Le Réseau des femmes et filles de Kabare a déposé, lundi 25 mai 2026, une note de plaidoyer auprès du chef de groupement de Miti, en territoire de Kabare, au Sud-Kivu, afin de promouvoir une meilleure participation des femmes et des filles dans les instances locales de prise de décision.
Cette initiative s’inscrit dans le cadre du projet « Mama Simama kwa ajili ya Amani na Usalama » (« Femme, lève-toi pour la paix et la sécurité »).

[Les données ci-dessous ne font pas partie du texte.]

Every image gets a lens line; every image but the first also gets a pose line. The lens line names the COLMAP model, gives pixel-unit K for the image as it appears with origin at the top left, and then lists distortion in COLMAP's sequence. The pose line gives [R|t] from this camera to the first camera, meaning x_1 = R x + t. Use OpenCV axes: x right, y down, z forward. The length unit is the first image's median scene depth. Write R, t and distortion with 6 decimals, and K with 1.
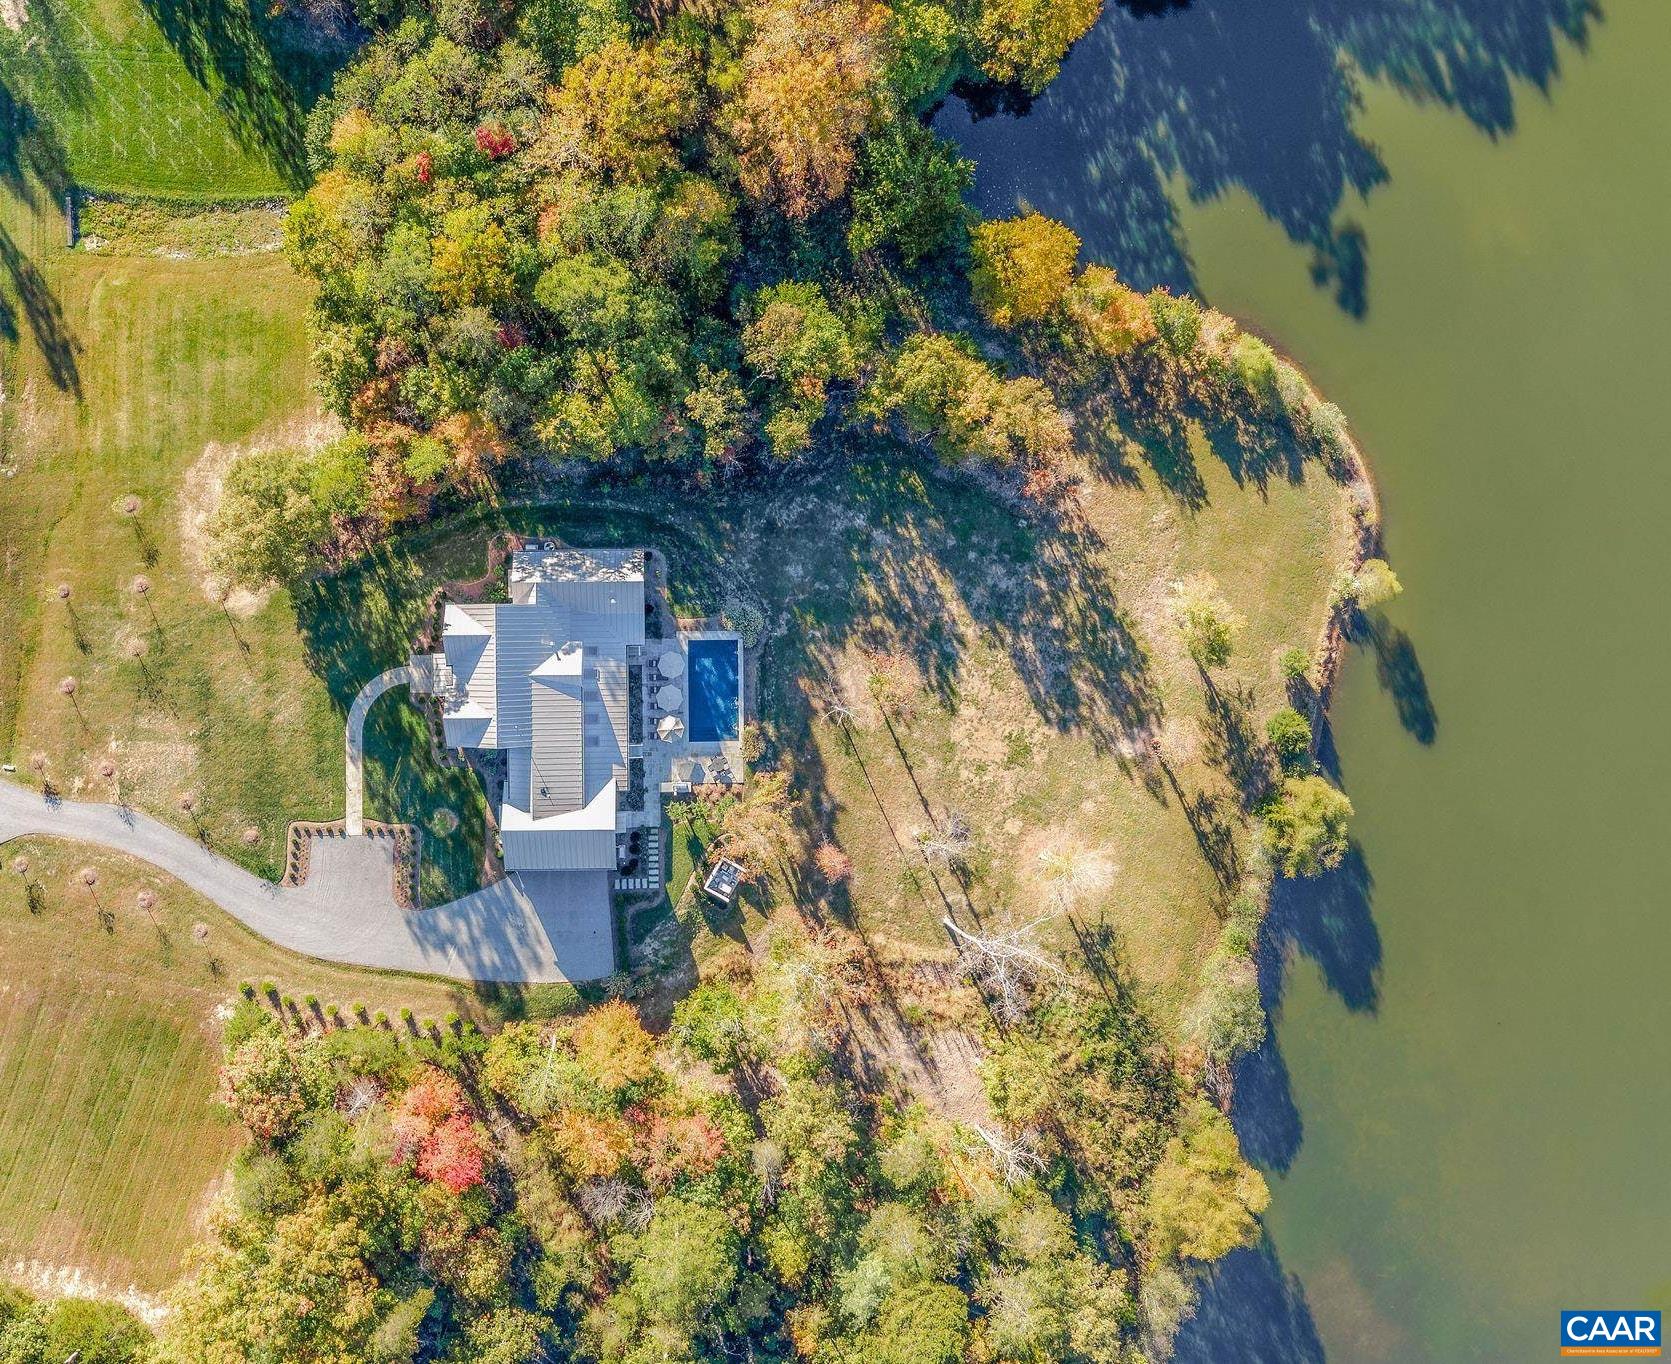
lens RADIAL K [[1714.6, 0, 835.5], [0, 1714.6, 682.0], [0, 0, 1]] dist [0.002803, 0.000471]
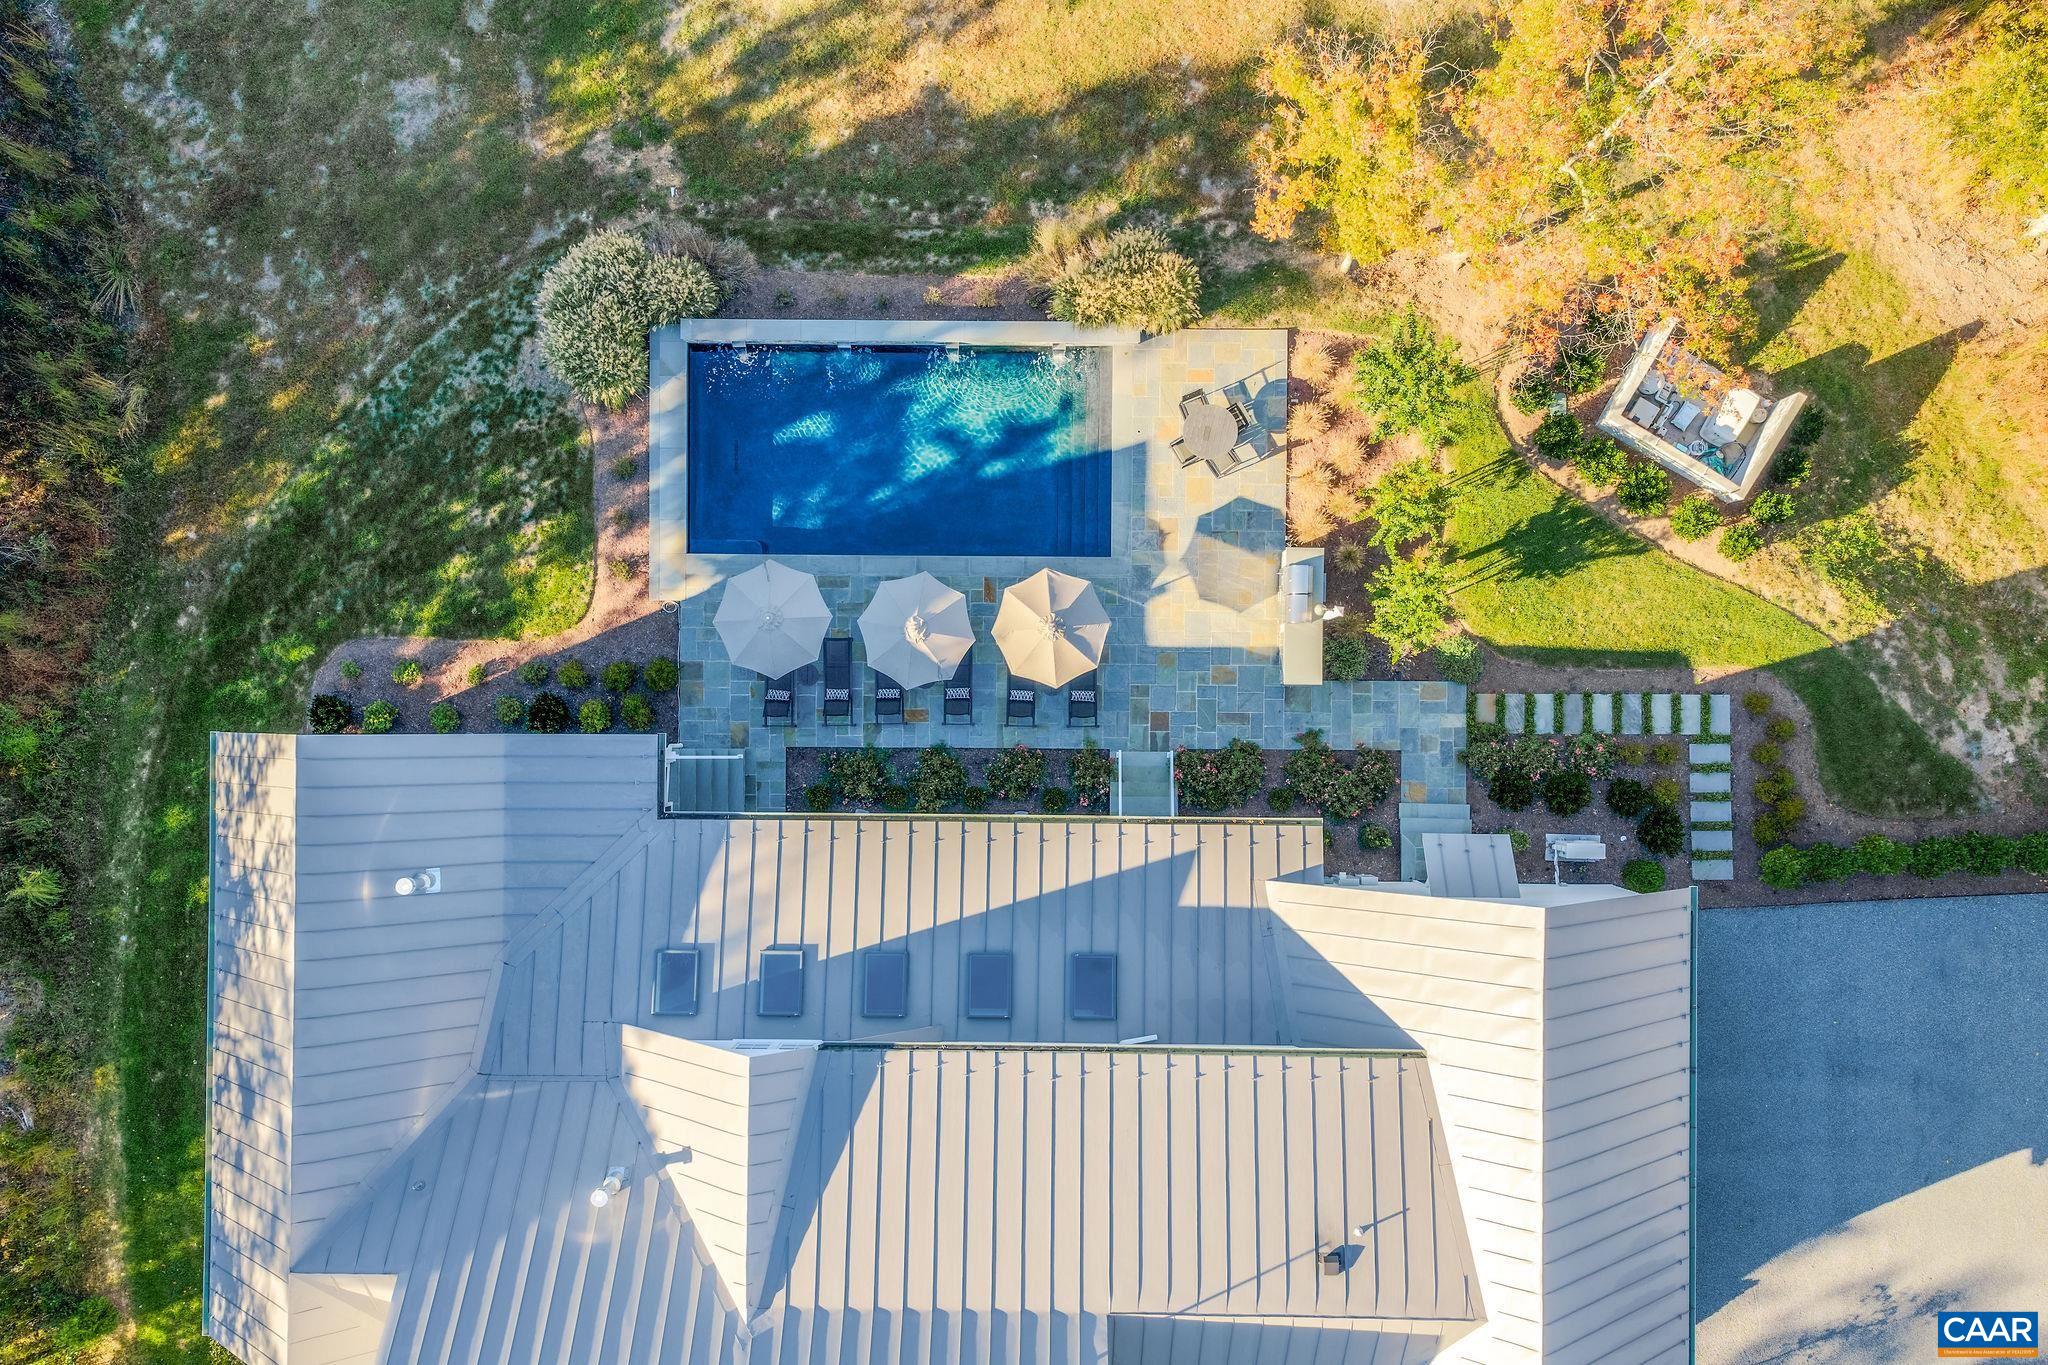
lens RADIAL K [[1712.2, 0, 1024.0], [0, 1712.2, 682.5], [0, 0, 1]] dist [0.002095, 0.001299]
pose [[0.017629, -0.994950, -0.098814, -0.080089], [0.999416, 0.020429, -0.027397, 0.030023], [0.029278, -0.098273, 0.994729, 0.765517]]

La cérémonie de remise s’est tenue au bureau du groupement de Miti. Après lecture du document, une vingtaine de femmes et filles membres du réseau, venues des groupements de Miti et d’Irhambi-Katana, ont officiellement remis la note à Charles Lyantuga, secrétaire administratif du groupement de Miti.
Dans leur plaidoyer, les membres du réseau demandent notamment la fixation d’un quota réservé aux femmes et aux filles dans les postes de prise de décision au niveau local.

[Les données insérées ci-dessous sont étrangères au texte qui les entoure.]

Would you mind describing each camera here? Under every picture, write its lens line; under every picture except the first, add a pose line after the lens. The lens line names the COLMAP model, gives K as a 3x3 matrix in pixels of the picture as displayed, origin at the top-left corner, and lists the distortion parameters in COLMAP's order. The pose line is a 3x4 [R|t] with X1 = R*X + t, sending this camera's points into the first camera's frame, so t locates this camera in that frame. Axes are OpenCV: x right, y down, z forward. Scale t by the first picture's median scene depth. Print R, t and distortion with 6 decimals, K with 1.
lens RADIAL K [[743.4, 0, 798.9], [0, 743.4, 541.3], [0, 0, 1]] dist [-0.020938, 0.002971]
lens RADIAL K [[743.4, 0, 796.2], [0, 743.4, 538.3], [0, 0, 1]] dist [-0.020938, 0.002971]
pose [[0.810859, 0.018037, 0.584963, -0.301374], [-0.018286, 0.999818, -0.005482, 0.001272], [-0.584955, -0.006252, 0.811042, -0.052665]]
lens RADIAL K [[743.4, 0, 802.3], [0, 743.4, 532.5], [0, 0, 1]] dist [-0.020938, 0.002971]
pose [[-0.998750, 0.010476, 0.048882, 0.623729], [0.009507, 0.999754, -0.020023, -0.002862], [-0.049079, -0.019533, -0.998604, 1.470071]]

Elles sollicitent également l’organisation de formations et de programmes de mentorat destinés à renforcer les compétences des femmes en matière de leadership et de gouvernance.
Le document plaide en outre pour un appui financier et logistique aux femmes candidates aux élections locales, ainsi que pour des campagnes de sensibilisation visant à encourager la participation féminine à la gouvernance locale.
Réagissant à cette démarche, le secrétaire administratif du groupement de Miti a rassuré les participantes de sa volonté de transmettre la note aux autorités compétentes. Il a également promis son soutien en faveur d’une participation accrue des femmes et des filles aux postes de prise de décision au sein du groupement.
Outre Miti, cette activité de plaidoyer s’est également poursuivie dans les groupements d’Irhambi-Katana, en territoire de Kabare, et de Mbinga-Sud, dans le territoire de Kalehe.
Rappelons que, ce projet est mis en œuvre par le Réseau d’Innovation Organisationnelle (RIO Asbl), avec l’appui financier du Fonds pour les Femmes Congolaises.